[Supplied entries]

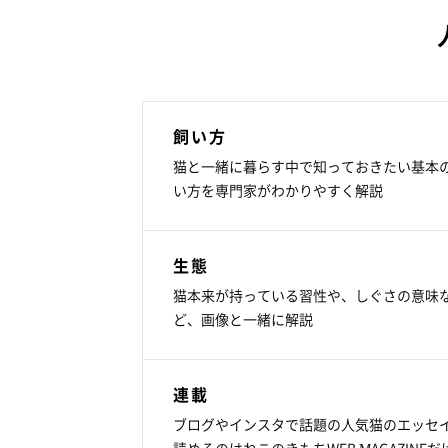
飼い方
猫と一緒に暮らす中で知っておきたい基本
い方を専門家がわかりやすく解説
生態
猫本来が持っている習性や、しぐさの意味
ど、画像と一緒に解説
連載
ブログやインスタで話題の人気猫のエッセ
読めるのはねこのきもちWEB MAGAZINEだ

[/Supplied entries]

● **Problem description**: Write out the whole listing again, exactly, with no pictures.

● **Problem solution**:
飼い方
猫と一緒に暮らす中で知っておきたい基本
い方を専門家がわかりやすく解説
生態
猫本来が持っている習性や、しぐさの意味
ど、画像と一緒に解説
連載
ブログやインスタで話題の人気猫のエッセ
読めるのはねこのきもちWEB MAGAZINEだ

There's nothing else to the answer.